= Sodabi =

Palm wine liquor popular in Benin

Sodabi is a homemade alcohol obtained by distilling palm wine. It is a traditional beverage in many tropical regions and is widely consumed in West Africa. It goes by different names depending on the country, with the term "sodabi" being mainly used in Benin and Togo, where it holds an important place in daily life and religious practices.

Its other names in West Africa are:

- Cameroon: odontol or hâ;
- Ivory Coast: koutoukou;
- Ghana: akpeteshie;
- Nigeria: ogogoro.

== History ==

The history of sodabi belongs to oral tradition, which is why there are multiple hypotheses regarding its origins. However, two main theories are frequently mentioned:

According to the first theory, an Englishman doubted that Beninese people could produce an alcohol similar to gin. After taking a sip, he allegedly exclaimed, "So that be" ("So be it"), admitting he was wrong. However, the locals (who were not English speakers) misheard it as "Sodabi" and decided to name the drink accordingly. While this version of the story is likely false, it remains the most popular explanation for the origin of the name "Sodabi."

The second theory attributes the name Sodabi to its inventors, the Sodabi brothers. These two Beninese men from Allada were enlisted in the French colonial regiments during World War I. During their time in Europe, they learned distillation techniques, which they brought back to Benin after the 1918 armistice. They built a homemade still and attempted their first distillation using fermented bananas. The result was not convincing, so they tried again with pineapples before finally choosing palm wine, a well-known and widely consumed local beverage for centuries. This second attempt was a resounding success, and the technique of making alcohol from palm wine quickly spread throughout Benin and Togo in the 1930s.

In 1931, the colonial administration decided to ban sodabi production, officially for health reasons. However, economic motives may have played a role as well, since sodabi was competing with imported European spirits, posing a financial threat. This ban had little effect, as clandestine distilleries continued to thrive during that period—and still do today.

== Elaboration ==
In West Africa, sodabi is mainly produced using traditional methods, except for a handful of companies attempting to manufacture it on an industrial scale.

The base of sodabi is palm wine, which is obtained through the natural fermentation of palm sap extracted from various species: the African oil palm (Elaeis guineensis), raffia palm (Raphia vinifera), or palmyra palm (Borassus aethiopium).
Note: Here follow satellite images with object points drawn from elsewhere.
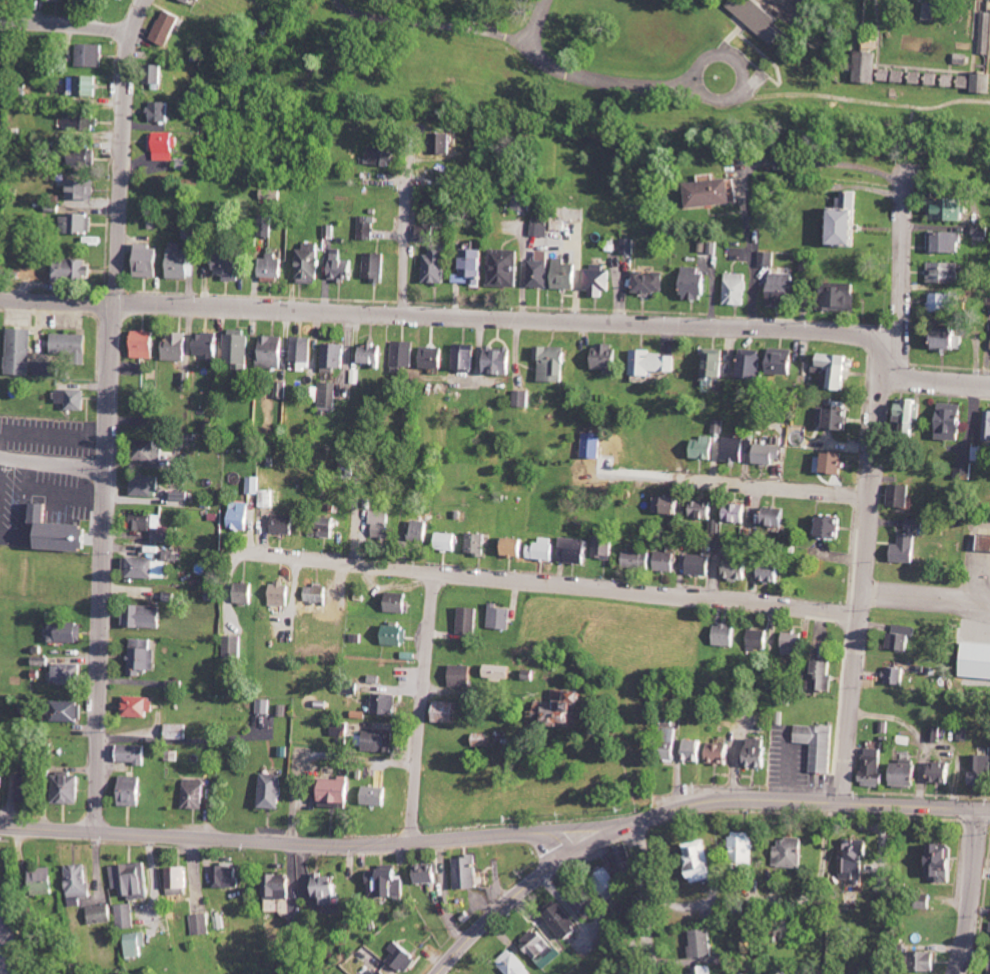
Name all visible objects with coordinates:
building: (202, 0)
building: (189, 1)
building: (760, 18)
road: (67, 22)
building: (170, 28)
building: (986, 34)
building: (92, 56)
building: (869, 67)
building: (159, 74)
building: (896, 75)
park: (643, 79)
building: (952, 80)
building: (969, 81)
building: (984, 84)
building: (87, 86)
building: (163, 112)
building: (81, 122)
building: (447, 144)
building: (166, 146)
building: (382, 155)
building: (85, 157)
building: (82, 189)
building: (713, 194)
building: (523, 201)
building: (953, 210)
building: (852, 221)
building: (78, 224)
building: (369, 228)
building: (542, 228)
road: (408, 233)
building: (429, 234)
building: (948, 243)
building: (630, 247)
building: (768, 259)
building: (150, 261)
building: (181, 262)
building: (310, 264)
road: (906, 264)
building: (438, 265)
building: (230, 266)
building: (273, 266)
building: (342, 267)
building: (377, 267)
building: (475, 267)
building: (506, 268)
road: (521, 270)
building: (74, 271)
building: (540, 271)
road: (576, 273)
building: (947, 273)
building: (566, 275)
building: (599, 281)
building: (650, 283)
building: (695, 284)
building: (737, 289)
building: (785, 290)
building: (843, 297)
building: (948, 302)
road: (502, 322)
building: (947, 339)
building: (72, 344)
building: (146, 345)
building: (210, 346)
building: (178, 347)
building: (239, 350)
building: (22, 352)
building: (274, 352)
building: (303, 352)
building: (403, 355)
building: (373, 356)
building: (336, 357)
building: (466, 357)
building: (608, 357)
building: (433, 358)
building: (501, 362)
building: (785, 362)
building: (716, 363)
building: (553, 364)
building: (655, 364)
building: (751, 364)
building: (50, 369)
building: (838, 369)
building: (329, 397)
building: (74, 399)
building: (523, 399)
building: (150, 406)
road: (110, 413)
building: (910, 414)
building: (835, 419)
building: (953, 422)
building: (987, 426)
building: (703, 448)
building: (735, 449)
building: (151, 452)
building: (981, 453)
building: (768, 454)
road: (54, 460)
building: (833, 464)
building: (146, 485)
building: (255, 485)
road: (773, 485)
building: (903, 496)
building: (269, 499)
building: (669, 506)
building: (704, 510)
building: (738, 514)
building: (241, 516)
building: (777, 518)
building: (285, 524)
building: (381, 525)
building: (151, 526)
building: (325, 528)
building: (833, 528)
building: (58, 532)
building: (419, 532)
building: (446, 542)
building: (981, 543)
building: (476, 544)
building: (901, 544)
building: (516, 548)
building: (604, 548)
building: (543, 550)
building: (573, 550)
building: (637, 560)
building: (667, 562)
building: (701, 565)
building: (148, 569)
building: (738, 569)
building: (772, 573)
road: (864, 579)
road: (553, 584)
building: (246, 593)
building: (282, 595)
building: (317, 596)
road: (927, 598)
building: (398, 603)
building: (145, 617)
building: (502, 618)
building: (469, 622)
building: (68, 633)
building: (395, 635)
building: (718, 635)
building: (897, 637)
building: (755, 639)
building: (789, 643)
building: (236, 648)
building: (145, 658)
building: (68, 674)
building: (499, 674)
building: (818, 674)
building: (893, 675)
building: (464, 676)
building: (350, 687)
building: (388, 705)
road: (425, 706)
building: (140, 707)
building: (265, 707)
building: (550, 708)
building: (68, 712)
building: (449, 713)
building: (342, 731)
building: (178, 732)
building: (931, 733)
building: (383, 741)
building: (666, 744)
building: (813, 744)
building: (689, 750)
building: (752, 752)
building: (715, 753)
building: (133, 755)
building: (868, 762)
building: (977, 763)
building: (935, 772)
building: (895, 773)
building: (3, 781)
building: (27, 788)
building: (71, 789)
building: (273, 790)
building: (134, 791)
building: (194, 793)
building: (376, 795)
road: (786, 797)
road: (295, 841)
building: (739, 848)
building: (617, 852)
building: (786, 853)
building: (850, 858)
building: (691, 861)
building: (935, 861)
building: (469, 872)
building: (430, 873)
building: (227, 875)
building: (45, 880)
building: (133, 880)
building: (180, 880)
road: (155, 882)
building: (80, 883)
building: (602, 883)
building: (283, 889)
building: (328, 889)
road: (973, 891)
road: (444, 893)
road: (647, 897)
road: (507, 900)
road: (727, 901)
building: (920, 901)
building: (103, 914)
building: (128, 915)
building: (556, 920)
building: (202, 924)
building: (989, 931)
building: (698, 942)
building: (137, 944)
building: (530, 944)
building: (404, 956)
building: (918, 961)
building: (508, 963)
building: (987, 967)
building: (702, 969)
building: (376, 971)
After harvesting, the sap is sometimes left to rest for up to three days to allow fermentation to increase the alcohol content to 3–6%.

Next, the palm wine is heated in a pot. The alcohol vapors are channeled through a pipe that passes through a container filled with cold water, where condensation occurs. The alcohol then returns to liquid form and can be collected. A second distillation is sometimes performed. Today, clay containers are often replaced by metal drums.

Once the alcohol is prepared, roots or plants are often infused to add flavor or medicinal properties to the sodabi.

== In culture ==
More than just an ordinary alcohol, sodabi is an essential component of Beninese culture. It is present at all religious and family ceremonies, as well as in daily life.

It is common to share a glass of sodabi with guests as a sign of hospitality and respect. The first glass is sometimes poured onto the ground, accompanied by a few words of prayer or a blessing.

It is also common to offer a glass of sodabi, or sometimes even a whole bottle, as a token of thanks for a favor or to celebrate the signing of a contract.

Sodabi is an integral part of the Vodun religion; indeed, it is used repeatedly in rituals. For example, it is customary to pour sodabi onto the ground in front of a fetish as an offering, to thank it for a favor granted or to ask it to fulfill a request.

In Vodun, the deities have varying degrees of appreciation for sodabi. For instance, the deities Hébieso and Sakpata receive sodabi offerings, unlike the Dan or Tchamba, for example. One of the most spectacular rituals involving Hébieso is called the "war kitchen." It involves heating a large amount of red oil in a big pot until it ignites. Sodabi is then poured into the burning oil, creating a massive burst of flames symbolizing the gunshot of Hébieso.

In 2018, the beverage was exported to the east coast of the United States as a 45-degree alcohol under the label Tambour Original, product of Benin.

In 2019, globetrotter and comedian Bruno Blanchet drew attention to sodabi during a television series about Benin.

In 2017, sodabi remained predominantly handcrafted with rudimentary equipment, which increased the risks of producing adulterated alcohol and posed health concerns. Some countries even went as far as banning its consumption due to public health reasons.

Recently, some companies have shown interest in sodabi and are attempting to modernize its production using industrial methods. For example: Distillerie Béninoise in Benin with its Tambour Original sodabi, NeHo Likors in Togo with its flavored sodabis, Caliendi Liqueur also in Togo, King of Soto, AHA YIN, and Anamero, Black Old Man in Togo.

==Commercial production==
Today, several companies have started large scale production of the drink for export to other parts of the world.